Exavier - Mutation Testing library for Elixir

I created this lib to learn more about code compilation in Elixir, about ex_unit and also as an excuse to experiment working with the AST in Elixir.

It’s still very much a PoC, but I’d be happy to discuss about it. I think this can be useful to run as part of your CI pipeline if we get it to a good enough state, which is probably not where it’s at right now.

The work is inspired by mutant and pitest, but obviously less powerful ATM. Good thing is we can get there!

I have blogged about exavier here. The library GitHub repo with other info and ways of contributing (if you find it mildly interesting) is available here. Lots of good simple additions are in the works.

Thanks. :blush:


This is very interesting, and I’ve been thinking of doing the same. From a cursory reading of the code, it looks like you mutate all operators in the file at the same time instead of one by one. Is that so? Shouldn’t one mutate one operator at the time to get more precise results?

To reduce the need to recompile a module lots of times, I’ve also tried to do it in a different way by mutating the Erlang AST in a way that allowed me to toggle mutations on and off without recompiling the code (see here: https://nwolverson.uk/devlog/2016/08/01/introducing-purescript-erlang.html), but I couldn’t get very good error messages on my first try. It also made it harder to generate relevant mutations (and it made it impossible to generate mutations on macros)


Hey there @tmbb! Thanks so much for engaging. It means a lot.

To reduce the need to recompile a module lots of times, I’ve also tried to do it in a different way by mutating the Erlang AST in a way that allowed me to toggle mutations on and off without recompiling the code

That’s very smart! I might give that a go if I find it can speed up mutation testing significantly, which I’m thinking it will. Great suggestion!

From a cursory reading of the code, it looks like you mutate all operators in the file at the same time instead of one by one. Is that so? Shouldn’t one mutate one operator at the time to get more precise results?

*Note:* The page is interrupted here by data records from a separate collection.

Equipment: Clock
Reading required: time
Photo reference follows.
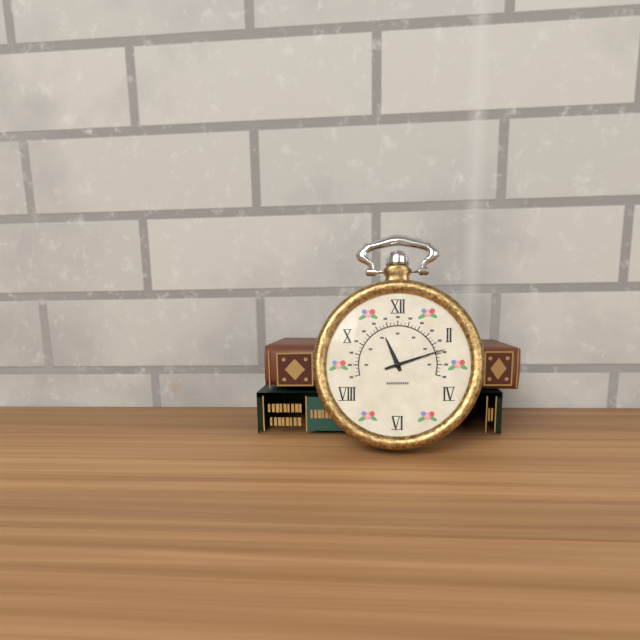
11:12
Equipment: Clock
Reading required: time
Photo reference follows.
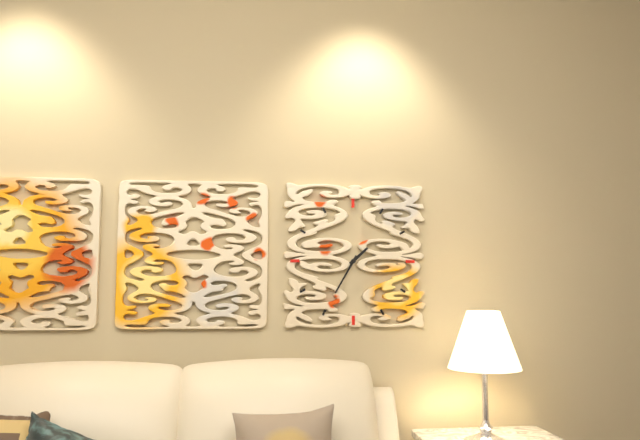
1:35
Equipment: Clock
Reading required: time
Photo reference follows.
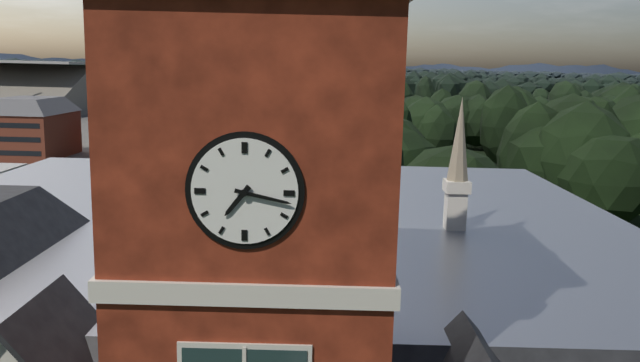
7:17
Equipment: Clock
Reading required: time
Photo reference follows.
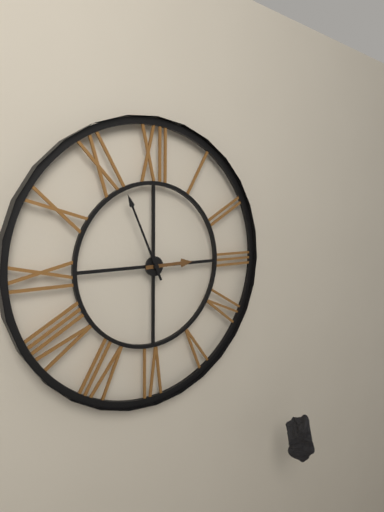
2:56
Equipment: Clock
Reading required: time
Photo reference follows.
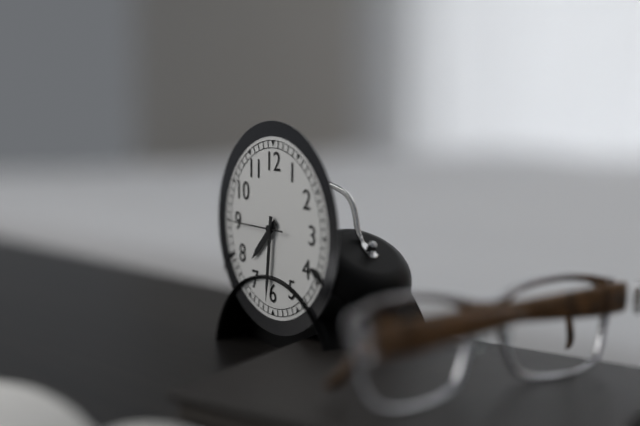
7:31:45
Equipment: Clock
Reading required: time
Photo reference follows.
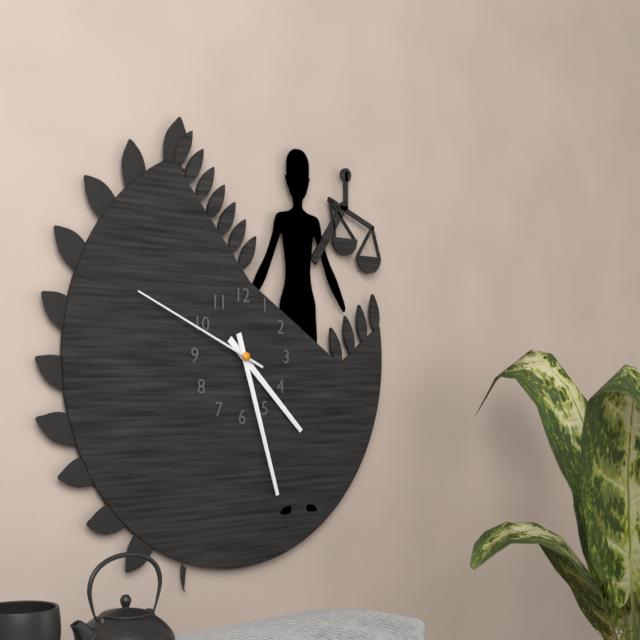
4:27:49
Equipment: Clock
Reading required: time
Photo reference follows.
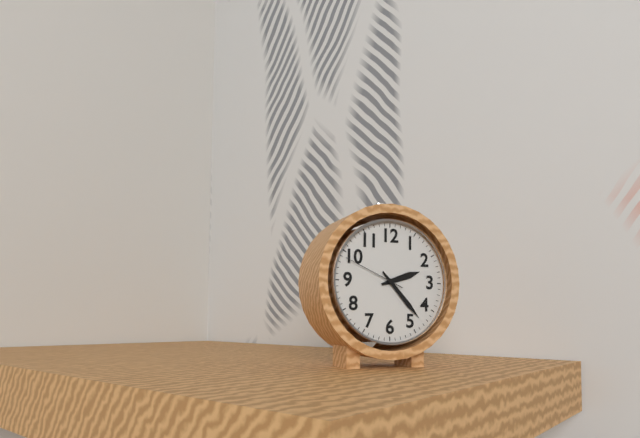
2:23:49
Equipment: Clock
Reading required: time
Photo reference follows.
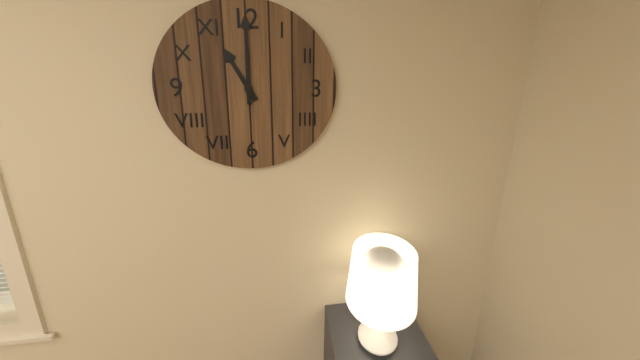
11:00
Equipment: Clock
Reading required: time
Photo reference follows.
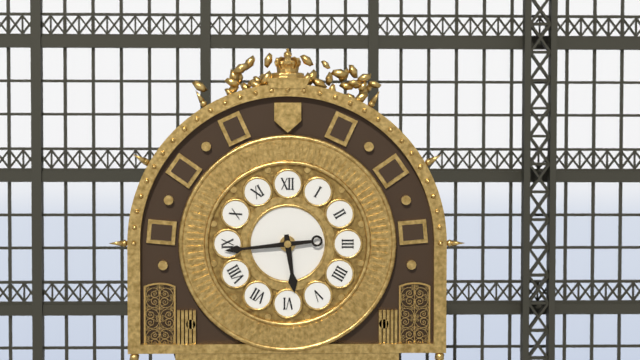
5:44
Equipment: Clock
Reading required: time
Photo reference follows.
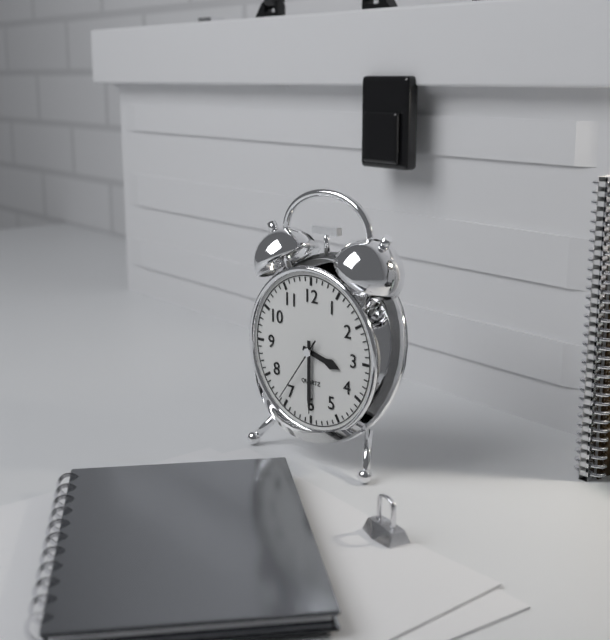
3:30:36
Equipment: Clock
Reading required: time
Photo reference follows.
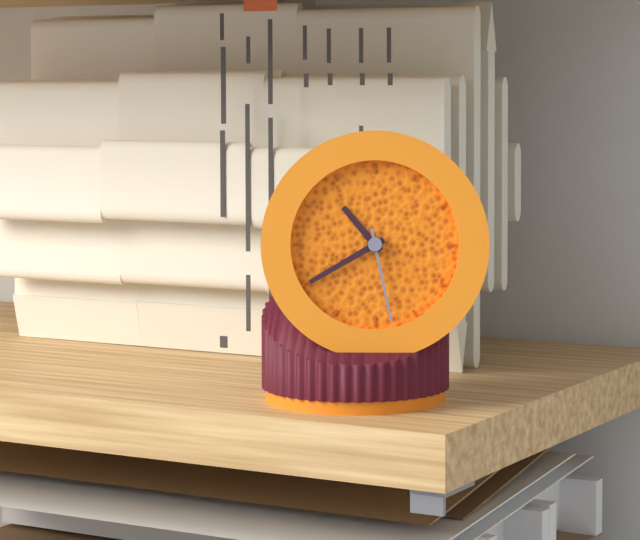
10:40:28
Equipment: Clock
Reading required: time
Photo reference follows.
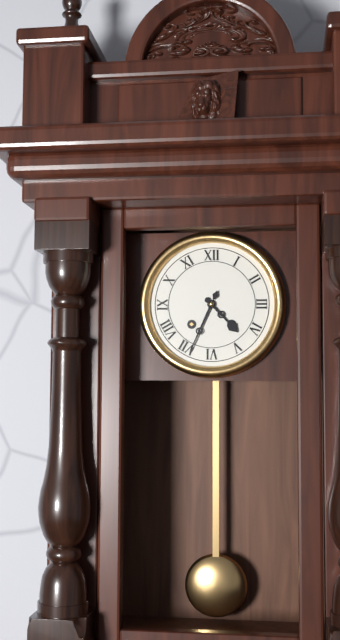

You’re absolutely right, I do mutate all in one go. That by itself can be seen as a limitation. It should be fairly easy to change it though. I’ve thought about that, and AFAIK mutation testing doesn’t say anything about the amount of mutations each mutant should have, but you’re right in that what I’m doing might make the output more verbose, and it might even impair the understanding of the change needed. I’ll definitely consider this change.

Some more context regarding this second question and answer:

This approach of mutating all in one go was a trade-off I felt I could get away with for testing the feasibility of this PoC.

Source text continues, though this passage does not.